Ubisoft‘s agreement with them was already controversial with Beyond Good & Evil 2, but this partnership continues…
Ubisoft announced in June 2018 that HitRecord, founded by Joseph Gordon-Levitt, will allow artists to get a chance to be included in Beyond Good & Evil 2 with their music, story elements or art. The twist here is that if they did not get picked, they will not get paid, and the budget for the contributors was a ridiculously low amount in AAA game development levels: merely fifty thousand dollars. That’s nothing in a major title’s budget…
Now, if Ubisoft wanted to go with an ordinary model, then they’d hire specific artists for specific elements in the game instead of making it a contest between all the artists doing the same thing, with the winner being able to sell the rights to his work. The HitRecord deal is not a winning one: many people might be working on something to no avail if they lose, as they’ll effectively waste their time and money on this project.
Yet, Ubisoft still announced that their partnership with HitRecord will continue with Watch Dogs: Legion‘s soundtrack. „Whether you’re a musical composer, writer, singer, player, or someone with big ideas and a lot of passion…we are super excited to hear your music composition,” the post says, and it mentions passion several times.
From an industrial point of view, this approach makes no sense.

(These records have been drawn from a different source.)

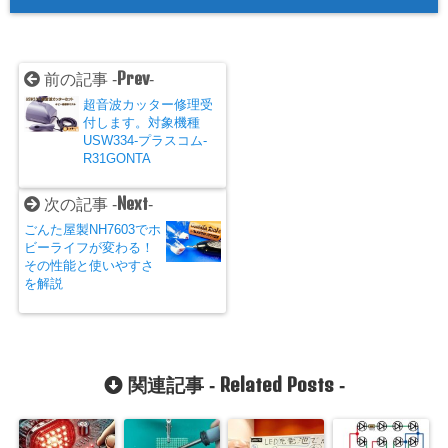
Prev
前の記事 -
-
超音波カッター修理受
付します。対象機種
USW334-プラスコム-
R31GONTA
Next
次の記事 -
-
ごんた屋製NH7603でホ
ビーライフが変わる！
その性能と使いやすさ
を解説
Related Posts
関連記事 -
-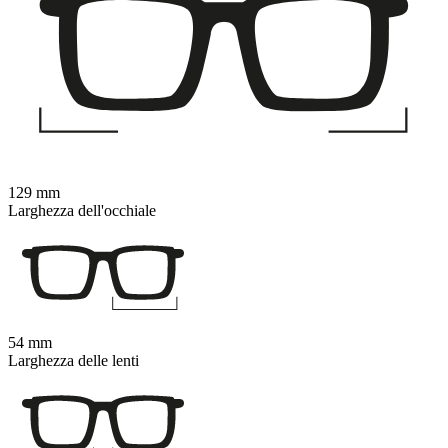
129 mm
Larghezza dell'occhiale
54 mm
Larghezza delle lenti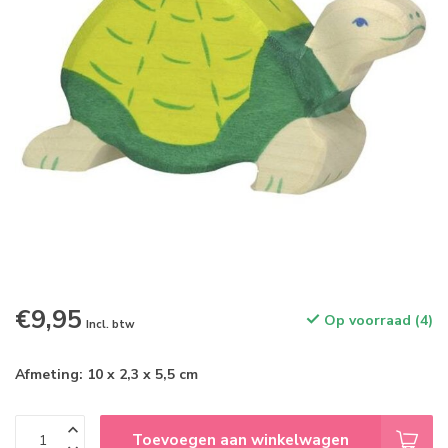
€9,95
Op voorraad (4)
Incl. btw
Afmeting: 10 x 2,3 x 5,5 cm
Toevoegen aan winkelwagen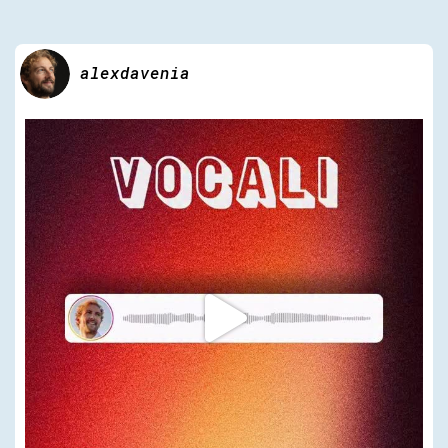
alexdavenia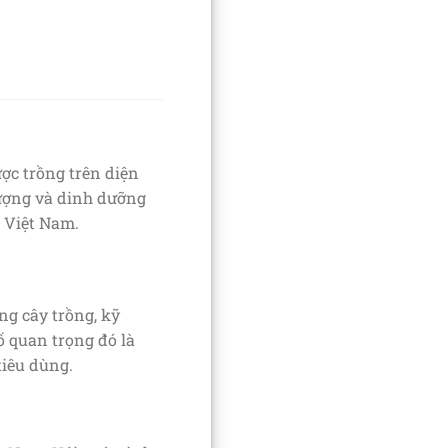
ợc trồng trên diện
lượng và dinh dưỡng
i Việt Nam.
ng cây trồng, kỹ
ố quan trọng đó là
tiêu dùng.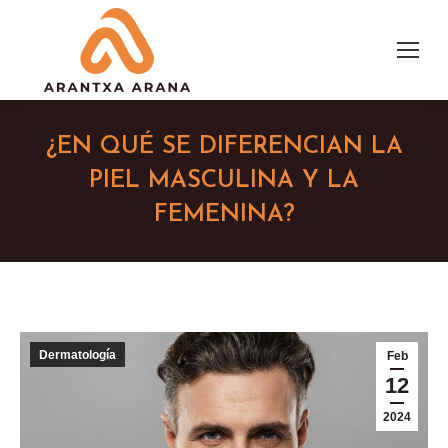
¿EN QUÉ SE DIFERENCIAN LA
PIEL MASCULINA Y LA
FEMENINA?
Dermatología
Feb
12
2024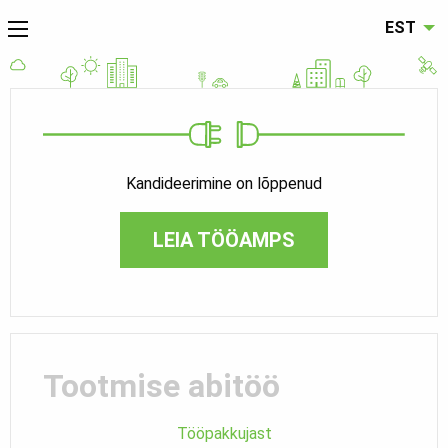
EST
Kandideerimine on lõppenud
LEIA TÖÖAMPS
Tootmise abitöö
Tööpakkujast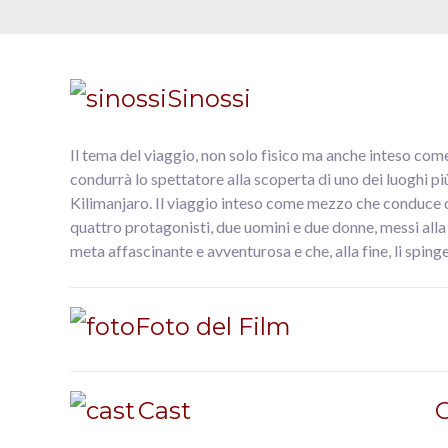
Sinossi
Il tema del viaggio, non solo fisico ma anche inteso come p
condurrà lo spettatore alla scoperta di uno dei luoghi più
Kilimanjaro. Il viaggio inteso come mezzo che conduce dal
quattro protagonisti, due uomini e due donne, messi alla
meta affascinante e avventurosa e che, alla fine, li spinge
Foto del Film
Cast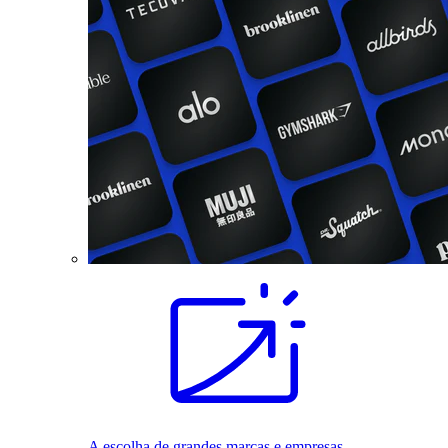
A escolha de grandes marcas e empresas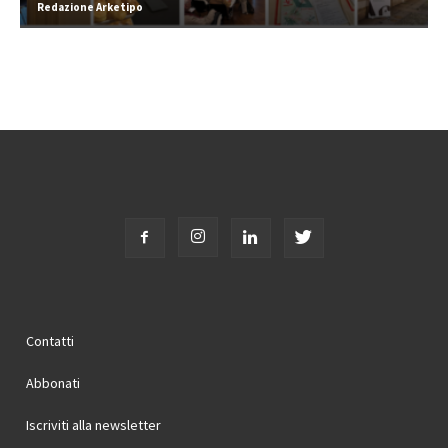
Redazione Arketipo
Contatti
Abbonati
Iscriviti alla newsletter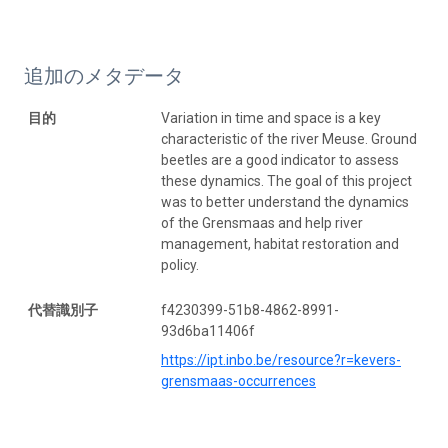
追加のメタデータ
目的
Variation in time and space is a key
characteristic of the river Meuse. Ground
beetles are a good indicator to assess
these dynamics. The goal of this project
was to better understand the dynamics
of the Grensmaas and help river
management, habitat restoration and
policy.
代替識別子
f4230399-51b8-4862-8991-
93d6ba11406f
https://ipt.inbo.be/resource?r=kevers-
grensmaas-occurrences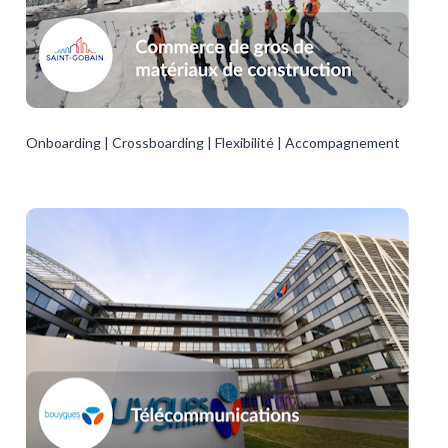
Onboarding | Crossboarding | Flexibilité | Accompagnement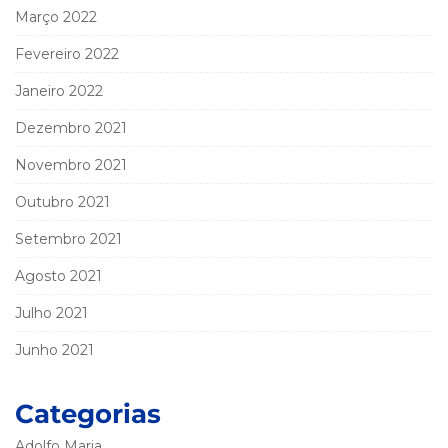
Março 2022
Fevereiro 2022
Janeiro 2022
Dezembro 2021
Novembro 2021
Outubro 2021
Setembro 2021
Agosto 2021
Julho 2021
Junho 2021
Categorias
Adolfo Maria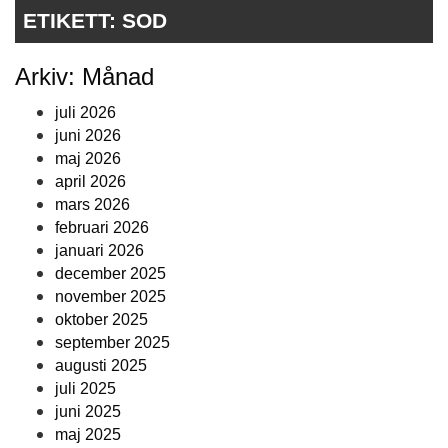
ETIKETT:
SOD
Arkiv: Månad
juli 2026
juni 2026
maj 2026
april 2026
mars 2026
februari 2026
januari 2026
december 2025
november 2025
oktober 2025
september 2025
augusti 2025
juli 2025
juni 2025
maj 2025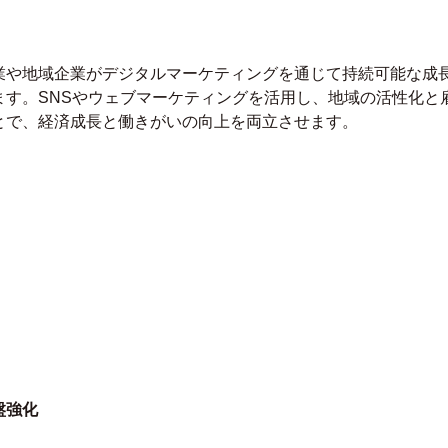
業や地域企業がデジタルマーケティングを通じて持続可能な成
ます。SNSやウェブマーケティングを活用し、地域の活性化と
とで、経済成長と働きがいの向上を両立させます。
盤強化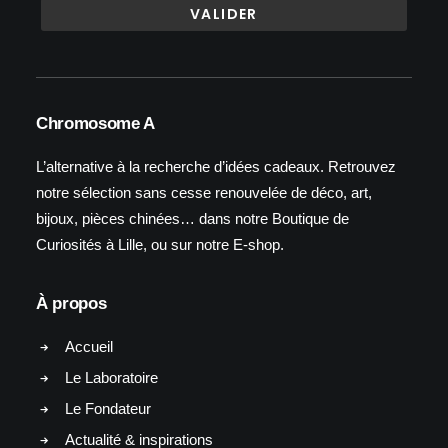
Chromosome A
L’alternative à la recherche d’idées cadeaux. Retrouvez
notre sélection sans cesse renouvelée de déco, art,
bijoux, pièces chinées… dans notre Boutique de
Curiosités à Lille, ou sur notre E-shop.
À propos
Accueil
Le Laboratoire
Le Fondateur
Actualité & inspirations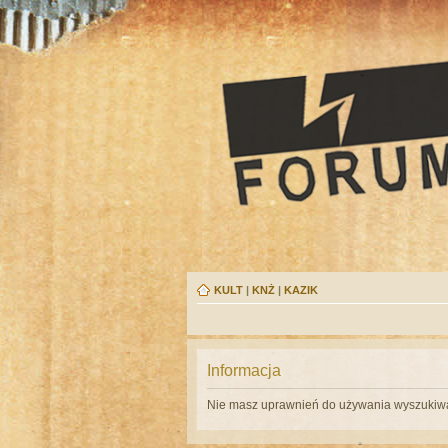
KULT
|
KNŻ
|
KAZIK
Informacja
Nie masz uprawnień do używania wyszukiwa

Ubisoft can allow hiring a professional composer, such as Jesper Kyd, who happened to contribute to the soundtrack of the first Assassin’s Creed, which means he already worked with them before. (And he’s still sought after – he’s involved in Borderlands 3’s soundtrack, too.) If Ubisoft wants to find new talent, there are better ways to do so than using HitRecord.
Watch Dogs: Legion is out on March 6 on PlayStation 4, Xbox One, and PC, and a Google Stadia port is also in the works.